[[ Records supplied open ]]
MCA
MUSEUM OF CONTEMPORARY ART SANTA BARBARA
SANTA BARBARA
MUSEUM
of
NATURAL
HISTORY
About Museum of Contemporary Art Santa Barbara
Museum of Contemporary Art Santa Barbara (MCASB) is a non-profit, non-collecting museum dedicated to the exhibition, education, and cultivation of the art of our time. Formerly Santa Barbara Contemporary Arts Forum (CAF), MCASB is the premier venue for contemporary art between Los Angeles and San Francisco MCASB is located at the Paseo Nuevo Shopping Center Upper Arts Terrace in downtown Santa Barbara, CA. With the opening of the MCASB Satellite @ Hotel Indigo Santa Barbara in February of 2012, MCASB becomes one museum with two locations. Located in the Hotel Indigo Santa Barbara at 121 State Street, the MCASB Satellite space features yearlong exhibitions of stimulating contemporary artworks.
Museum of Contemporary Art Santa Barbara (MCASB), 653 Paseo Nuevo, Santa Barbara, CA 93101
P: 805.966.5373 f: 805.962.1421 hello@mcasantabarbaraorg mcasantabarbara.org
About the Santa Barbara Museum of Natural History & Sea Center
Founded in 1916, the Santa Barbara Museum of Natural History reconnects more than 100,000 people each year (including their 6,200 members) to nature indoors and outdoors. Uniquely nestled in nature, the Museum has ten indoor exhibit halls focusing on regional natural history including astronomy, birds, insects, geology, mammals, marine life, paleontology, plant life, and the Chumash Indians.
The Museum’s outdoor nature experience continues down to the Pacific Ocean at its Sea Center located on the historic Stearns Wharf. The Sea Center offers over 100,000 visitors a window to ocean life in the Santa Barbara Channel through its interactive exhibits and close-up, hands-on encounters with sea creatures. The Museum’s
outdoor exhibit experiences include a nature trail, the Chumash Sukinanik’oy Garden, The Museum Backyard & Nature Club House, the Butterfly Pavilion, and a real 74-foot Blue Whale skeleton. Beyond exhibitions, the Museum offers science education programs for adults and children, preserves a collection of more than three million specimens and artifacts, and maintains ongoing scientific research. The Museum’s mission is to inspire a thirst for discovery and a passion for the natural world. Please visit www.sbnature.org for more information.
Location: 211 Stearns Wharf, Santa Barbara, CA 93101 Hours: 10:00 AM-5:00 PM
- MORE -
[[ Records supplied closed ]]
[[ Records supplied open ]]
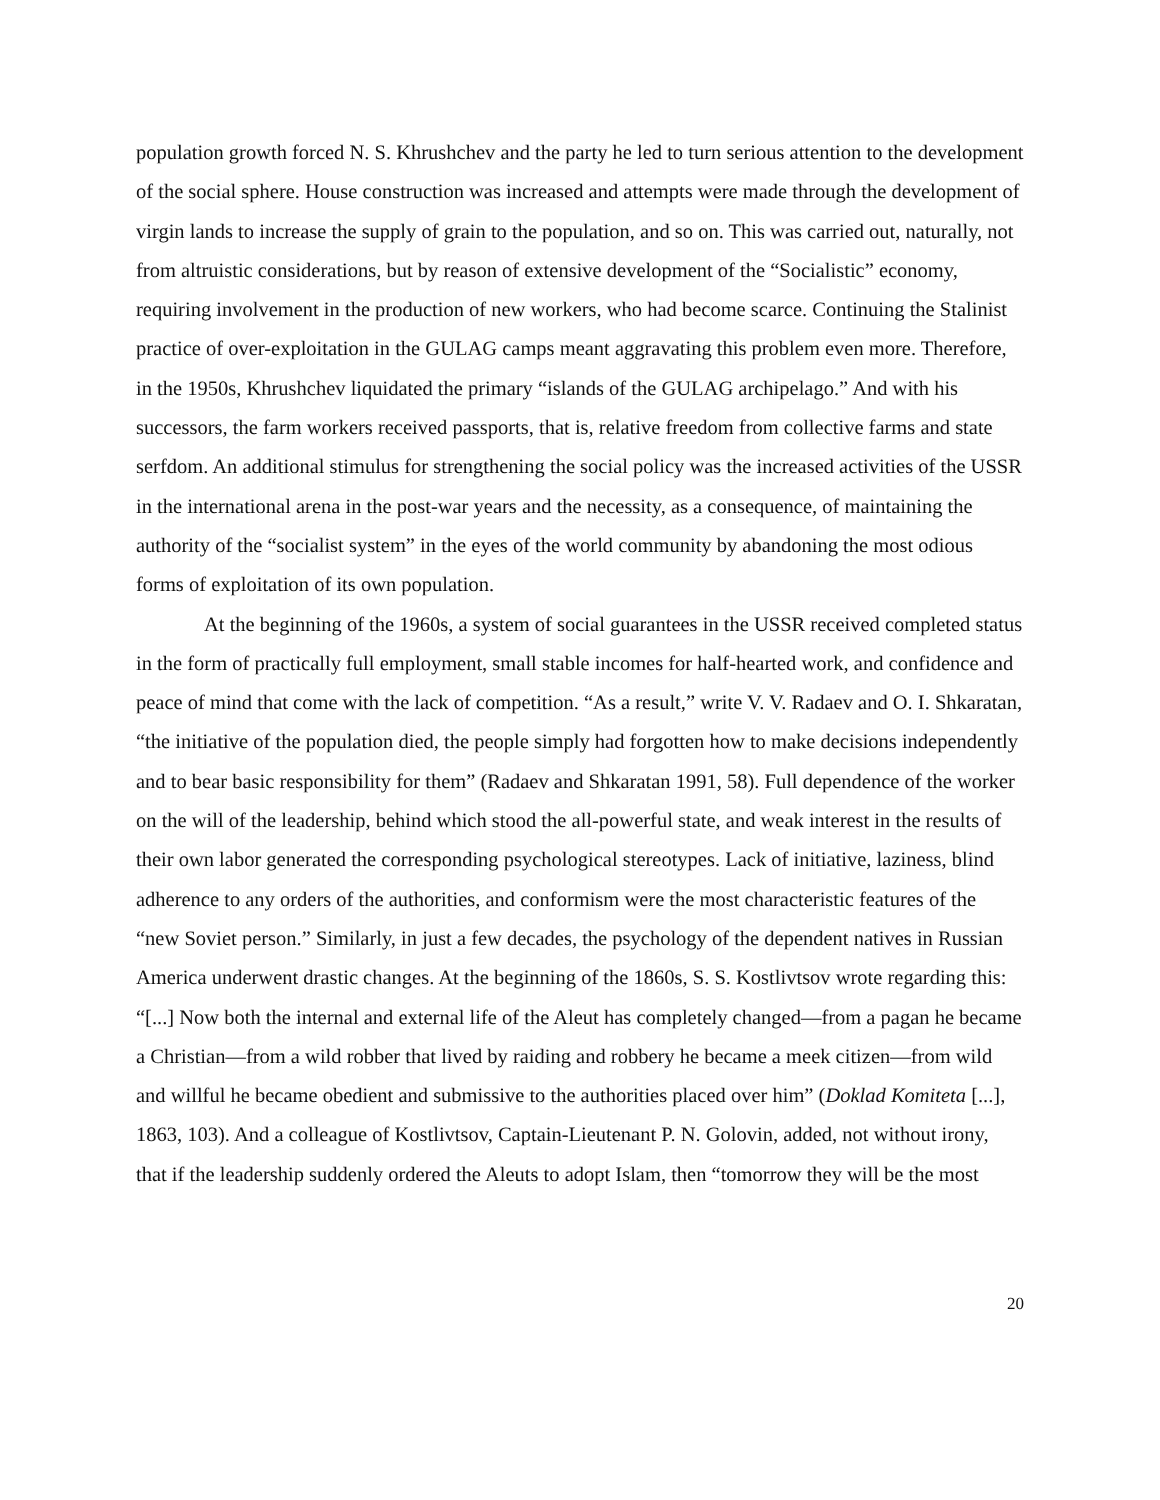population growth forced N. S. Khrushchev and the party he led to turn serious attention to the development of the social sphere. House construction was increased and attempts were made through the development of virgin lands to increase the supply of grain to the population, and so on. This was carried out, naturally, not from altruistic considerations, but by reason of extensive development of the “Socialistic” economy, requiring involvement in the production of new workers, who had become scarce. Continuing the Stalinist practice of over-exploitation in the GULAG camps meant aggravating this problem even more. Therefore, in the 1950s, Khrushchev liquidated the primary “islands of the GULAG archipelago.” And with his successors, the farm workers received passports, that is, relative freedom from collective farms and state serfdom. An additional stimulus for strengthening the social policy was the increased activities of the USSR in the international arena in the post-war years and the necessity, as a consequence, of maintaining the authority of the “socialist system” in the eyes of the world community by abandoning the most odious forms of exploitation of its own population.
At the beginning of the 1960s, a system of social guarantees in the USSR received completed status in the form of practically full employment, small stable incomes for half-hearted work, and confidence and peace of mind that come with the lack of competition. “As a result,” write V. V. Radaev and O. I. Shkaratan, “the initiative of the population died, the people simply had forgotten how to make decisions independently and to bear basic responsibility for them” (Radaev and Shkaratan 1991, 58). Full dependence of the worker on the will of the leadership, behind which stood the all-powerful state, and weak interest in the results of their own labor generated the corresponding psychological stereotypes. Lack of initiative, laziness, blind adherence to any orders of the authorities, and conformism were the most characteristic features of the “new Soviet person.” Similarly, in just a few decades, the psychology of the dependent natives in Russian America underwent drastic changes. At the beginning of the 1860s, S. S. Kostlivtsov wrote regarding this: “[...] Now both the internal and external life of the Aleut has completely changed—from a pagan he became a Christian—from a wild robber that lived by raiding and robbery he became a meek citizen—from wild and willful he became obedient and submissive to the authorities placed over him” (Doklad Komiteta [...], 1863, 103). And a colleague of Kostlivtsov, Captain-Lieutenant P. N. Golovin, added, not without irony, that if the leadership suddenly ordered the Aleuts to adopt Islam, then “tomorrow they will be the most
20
[[ Records supplied closed ]]
Return all lines of the data in which the string "nature" appears.

Founded in 1916, the Santa Barbara Museum of Natural History reconnects more than 100,000 people each year (including their 6,200 members) to nature indoors and outdoors. Uniquely nestled in nature, the Museum has ten indoor exhibit halls focusing on regional natural history including astronomy, birds, insects, geology, mammals, marine life, paleontology, plant life, and the Chumash Indians.
The Museum’s outdoor nature experience continues down to the Pacific Ocean at its Sea Center located on the historic Stearns Wharf. The Sea Center offers over 100,000 visitors a window to ocean life in the Santa Barbara Channel through its interactive exhibits and close-up, hands-on encounters with sea creatures. The Museum’s
outdoor exhibit experiences include a nature trail, the Chumash Sukinanik’oy Garden, The Museum Backyard & Nature Club House, the Butterfly Pavilion, and a real 74-foot Blue Whale skeleton. Beyond exhibitions, the Museum offers science education programs for adults and children, preserves a collection of more than three million specimens and artifacts, and maintains ongoing scientific research. The Museum’s mission is to inspire a thirst for discovery and a passion for the natural world. Please visit www.sbnature.org for more information.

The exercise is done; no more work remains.